▸ **Study text**
■ ■ ■ ■ ■ ■ ■
But what you can do instead is:

  • Ugly workaround 1: Have the ScriptableObject find its object(s) at runtime. You can do that by tag, by name or by their position in the hierarchy. Just keep in mind that most methods to find objects are slow, so you should do this once in OnEnable() and not whenever that object is requested.

    The major drawback of this solution is that you won't be able to just drag&drop game objects to the fields of the scriptable object. You would have to enter some description and then you will have to start the game to see if that description finds the correct object.

  • Ugly workaround 2: Make the ScriptableObject's responsible for instantiating the objects they need. Note that it is possible to reference prefabs from a ScriptableObject.

    This will of course be difficult to do when the ScriptableObjects are supposed to share objects between each other.

  • Alternative solution which might actually work: Turn your ScriptableObject class into a MonoBehaviour class. Instead of creating a bunch of assets, create a bunch of invisible game objects which live in your scene hierarchy and pretend to be assets. You can then assign other objects in the scene to the properties of these objects and then assign the objects to properties of other objects.

    One advantage of this solution is that it allows you to add some scripting to your objects which gets executed in edit mode. For example, when the object represents a route consisting of multiple waypoints, then they could visualize that route in the scene editor by drawing a series of lines.

I'm looking forward to playing your game.
■ ■ ■ ■ ■ ■ ■
▸ **Excerpted data**

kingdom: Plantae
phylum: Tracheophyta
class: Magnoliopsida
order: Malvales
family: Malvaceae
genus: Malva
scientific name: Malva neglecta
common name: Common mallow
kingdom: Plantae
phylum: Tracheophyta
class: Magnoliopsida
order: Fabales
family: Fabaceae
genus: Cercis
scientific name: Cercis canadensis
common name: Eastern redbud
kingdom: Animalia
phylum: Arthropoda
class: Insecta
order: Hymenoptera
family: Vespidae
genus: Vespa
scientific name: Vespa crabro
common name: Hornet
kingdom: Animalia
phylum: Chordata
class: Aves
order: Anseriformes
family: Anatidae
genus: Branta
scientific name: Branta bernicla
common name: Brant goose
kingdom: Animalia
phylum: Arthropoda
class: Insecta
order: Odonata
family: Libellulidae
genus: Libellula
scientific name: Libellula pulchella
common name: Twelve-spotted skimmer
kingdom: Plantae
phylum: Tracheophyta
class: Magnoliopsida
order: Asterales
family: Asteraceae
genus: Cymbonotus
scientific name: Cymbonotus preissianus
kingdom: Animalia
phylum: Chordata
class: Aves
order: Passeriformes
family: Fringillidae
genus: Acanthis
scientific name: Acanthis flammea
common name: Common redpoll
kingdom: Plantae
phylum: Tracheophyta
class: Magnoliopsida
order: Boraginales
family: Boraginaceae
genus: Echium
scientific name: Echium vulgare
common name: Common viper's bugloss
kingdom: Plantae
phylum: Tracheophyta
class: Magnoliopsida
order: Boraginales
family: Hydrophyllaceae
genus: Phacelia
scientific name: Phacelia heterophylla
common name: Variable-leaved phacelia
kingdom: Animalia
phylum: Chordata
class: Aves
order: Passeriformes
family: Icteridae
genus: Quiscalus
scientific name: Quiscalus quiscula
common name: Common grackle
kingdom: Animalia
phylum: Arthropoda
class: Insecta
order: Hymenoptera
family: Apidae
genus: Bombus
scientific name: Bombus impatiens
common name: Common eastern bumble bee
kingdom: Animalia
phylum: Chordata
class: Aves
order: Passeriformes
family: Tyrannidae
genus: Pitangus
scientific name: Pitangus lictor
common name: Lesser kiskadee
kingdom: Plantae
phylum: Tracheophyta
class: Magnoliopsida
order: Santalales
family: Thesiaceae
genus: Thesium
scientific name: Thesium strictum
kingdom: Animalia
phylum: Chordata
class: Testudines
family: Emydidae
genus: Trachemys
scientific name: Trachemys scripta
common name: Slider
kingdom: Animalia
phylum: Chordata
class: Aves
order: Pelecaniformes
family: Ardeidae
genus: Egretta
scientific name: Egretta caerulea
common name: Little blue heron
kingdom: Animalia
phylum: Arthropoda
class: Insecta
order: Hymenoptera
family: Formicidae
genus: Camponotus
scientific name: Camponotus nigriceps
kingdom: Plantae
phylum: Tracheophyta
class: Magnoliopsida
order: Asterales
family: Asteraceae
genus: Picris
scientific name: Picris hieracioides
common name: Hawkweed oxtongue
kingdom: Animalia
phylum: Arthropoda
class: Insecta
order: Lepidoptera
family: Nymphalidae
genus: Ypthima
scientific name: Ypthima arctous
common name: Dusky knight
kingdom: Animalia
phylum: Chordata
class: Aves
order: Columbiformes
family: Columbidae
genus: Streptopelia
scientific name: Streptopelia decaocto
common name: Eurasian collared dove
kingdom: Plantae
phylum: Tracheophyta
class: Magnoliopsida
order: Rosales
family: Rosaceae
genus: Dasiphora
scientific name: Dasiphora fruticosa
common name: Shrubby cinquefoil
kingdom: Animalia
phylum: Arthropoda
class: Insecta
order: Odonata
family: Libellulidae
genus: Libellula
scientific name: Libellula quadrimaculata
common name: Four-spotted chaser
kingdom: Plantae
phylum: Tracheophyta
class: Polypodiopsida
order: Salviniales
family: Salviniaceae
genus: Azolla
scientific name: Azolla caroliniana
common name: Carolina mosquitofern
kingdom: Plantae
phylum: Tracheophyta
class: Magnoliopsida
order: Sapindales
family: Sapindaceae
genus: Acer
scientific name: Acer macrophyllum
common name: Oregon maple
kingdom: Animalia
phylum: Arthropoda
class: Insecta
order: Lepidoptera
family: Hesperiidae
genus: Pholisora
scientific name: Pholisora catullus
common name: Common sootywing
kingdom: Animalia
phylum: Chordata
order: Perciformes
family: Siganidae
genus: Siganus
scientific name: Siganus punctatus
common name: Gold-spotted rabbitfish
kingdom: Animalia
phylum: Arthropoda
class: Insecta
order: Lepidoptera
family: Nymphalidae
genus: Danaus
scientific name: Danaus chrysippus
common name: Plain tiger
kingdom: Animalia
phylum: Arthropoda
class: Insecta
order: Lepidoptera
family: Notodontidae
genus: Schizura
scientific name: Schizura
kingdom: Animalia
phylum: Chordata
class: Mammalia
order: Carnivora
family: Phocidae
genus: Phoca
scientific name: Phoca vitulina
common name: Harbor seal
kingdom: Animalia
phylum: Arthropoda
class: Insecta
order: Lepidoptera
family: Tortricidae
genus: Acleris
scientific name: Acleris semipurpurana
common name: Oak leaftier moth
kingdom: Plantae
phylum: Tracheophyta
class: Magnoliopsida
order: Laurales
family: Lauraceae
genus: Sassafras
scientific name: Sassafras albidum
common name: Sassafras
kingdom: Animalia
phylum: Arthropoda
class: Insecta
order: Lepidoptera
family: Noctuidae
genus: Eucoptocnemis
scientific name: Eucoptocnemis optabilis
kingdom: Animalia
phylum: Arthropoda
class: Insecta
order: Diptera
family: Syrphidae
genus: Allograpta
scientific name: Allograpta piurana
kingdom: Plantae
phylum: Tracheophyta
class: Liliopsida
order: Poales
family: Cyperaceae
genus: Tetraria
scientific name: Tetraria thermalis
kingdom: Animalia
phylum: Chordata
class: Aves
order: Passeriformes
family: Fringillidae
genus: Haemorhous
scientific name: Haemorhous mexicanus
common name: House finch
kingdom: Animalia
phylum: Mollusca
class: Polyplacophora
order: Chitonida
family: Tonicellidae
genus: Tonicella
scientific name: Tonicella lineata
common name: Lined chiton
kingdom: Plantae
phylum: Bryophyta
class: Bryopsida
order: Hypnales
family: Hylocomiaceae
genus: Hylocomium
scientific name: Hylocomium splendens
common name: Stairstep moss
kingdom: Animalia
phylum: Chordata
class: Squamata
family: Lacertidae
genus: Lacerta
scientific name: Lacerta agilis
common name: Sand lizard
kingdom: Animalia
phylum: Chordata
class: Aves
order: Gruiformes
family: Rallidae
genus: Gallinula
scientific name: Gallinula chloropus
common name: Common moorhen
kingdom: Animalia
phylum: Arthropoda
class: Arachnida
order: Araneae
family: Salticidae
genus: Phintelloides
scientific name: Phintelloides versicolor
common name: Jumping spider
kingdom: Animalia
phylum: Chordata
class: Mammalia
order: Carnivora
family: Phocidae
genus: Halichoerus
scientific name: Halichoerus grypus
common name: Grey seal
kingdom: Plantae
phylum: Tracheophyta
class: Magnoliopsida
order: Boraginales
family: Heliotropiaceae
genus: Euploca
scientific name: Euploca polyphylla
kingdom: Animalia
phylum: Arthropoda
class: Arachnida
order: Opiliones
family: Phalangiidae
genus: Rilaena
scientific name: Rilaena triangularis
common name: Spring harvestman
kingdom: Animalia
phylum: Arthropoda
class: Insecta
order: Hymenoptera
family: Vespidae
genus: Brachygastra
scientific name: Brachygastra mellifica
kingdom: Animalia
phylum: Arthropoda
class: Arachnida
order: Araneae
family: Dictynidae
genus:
■ ■ ■ ■ ■ ■ ■
▸ **Activity**
Transcribe the stretch of the ScriptableObject workaround text above from "One advantage of" through "playing your game.".

▸ **Task result**
One advantage of this solution is that it allows you to add some scripting to your objects which gets executed in edit mode. For example, when the object represents a route consisting of multiple waypoints, then they could visualize that route in the scene editor by drawing a series of lines.

I'm looking forward to playing your game.